Vielleicht etwas herbe zum Mutter Tag....

[youtube:1gznedgr]http://www.youtube.com/watch?v=AVb53exj-hM[/youtube:1gznedgr]

 ::

----------


## Willi Wacker

...als Forumsmudder haste dir doch gar keine Blümchen verdient, Enrice   ::

----------


## Enrico

::

----------


## walter

Wr haben heute bei Lalitas Mama angerufen und sie war sehr positiv überrascht. Haben noch einen draufgelegt: Lalita malt ihr ein Bild. 

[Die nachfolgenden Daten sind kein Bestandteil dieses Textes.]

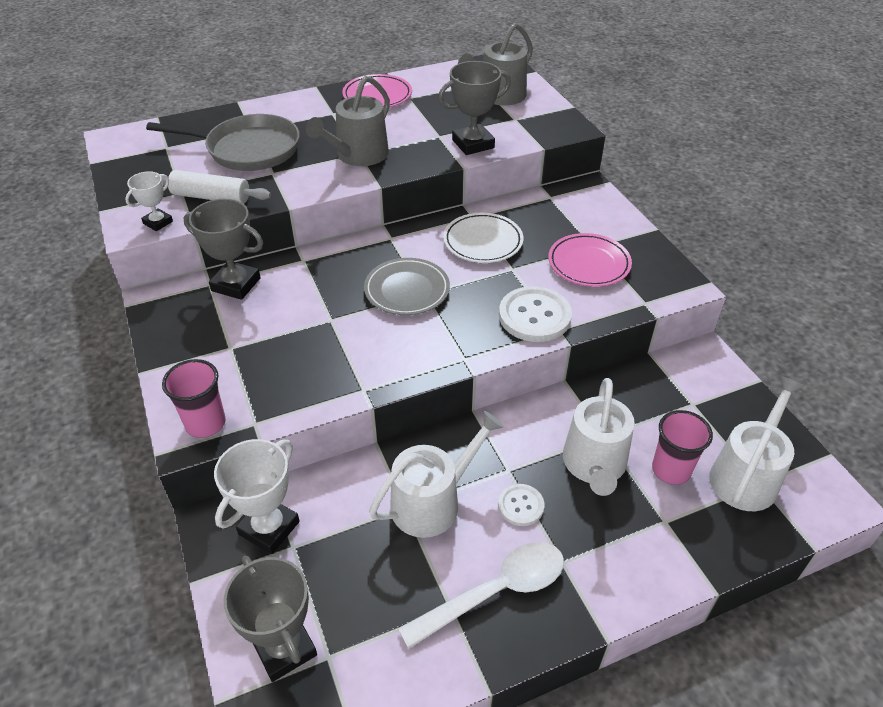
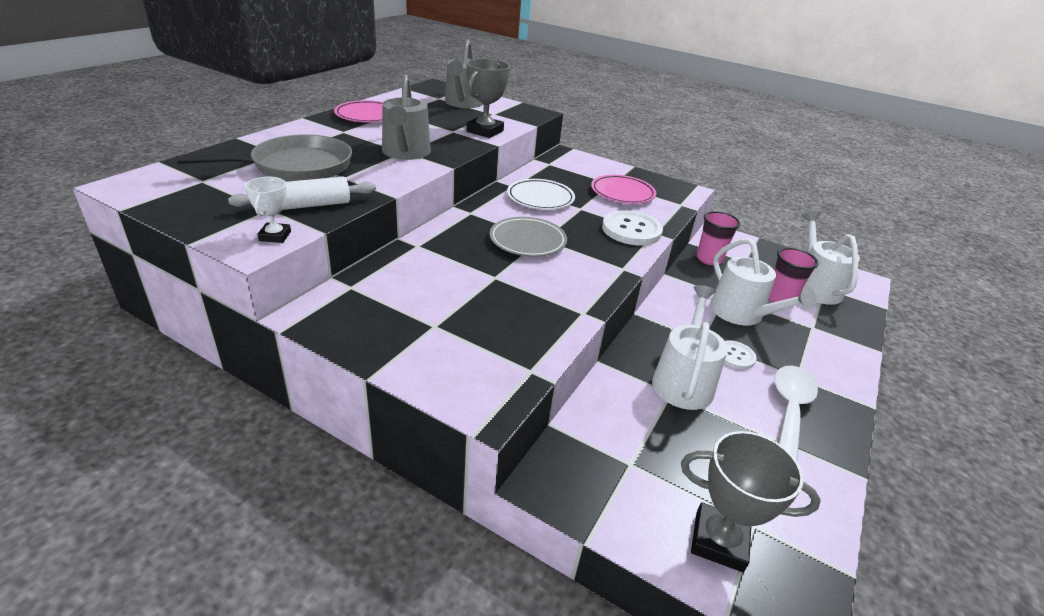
camera: 40 degrees left, 10 degrees down
(205, 423) = (488, 389): pink cup -> pink cup (709, 259)
(236, 284) = (378, 279): grey trophy -> none
(269, 528) = (596, 461): white trophy -> none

Was tut man nicht alles für ..................................

----------


## Robert

Wird schwer den Tag zu vergessen, einen tag später bin ich nämlich dran  ::

----------


## Didi-K

> Wird schwer den Tag zu vergessen, einen tag später bin ich nämlich dran


Wie ... ääh ... hast du auch Muttertag ...?   ::

----------


## Robert

Der Tag ist doch Muttertag, weil die wichtigste Frau des Landes Geburtstag hat....

----------


## Greenhorn

In den ganzen Schildkroeten-Schutz-Stationen wurden an diesem Tag Tausende von frisch geschluepften Meeresschildkroeten ins Meer entlassen.

----------


## Daniel Sun

> In den ganzen Schildkroeten-Schutz-Stationen wurden an diesem Tag Tausende von frisch geschluepften Meeresschildkroeten ins Meer entlassen.


  ::  Sehr gut!

----------


## walter

Da freuen sich die Haie.   ::

----------


## Willi Wacker

...nö, bitte nicht

----------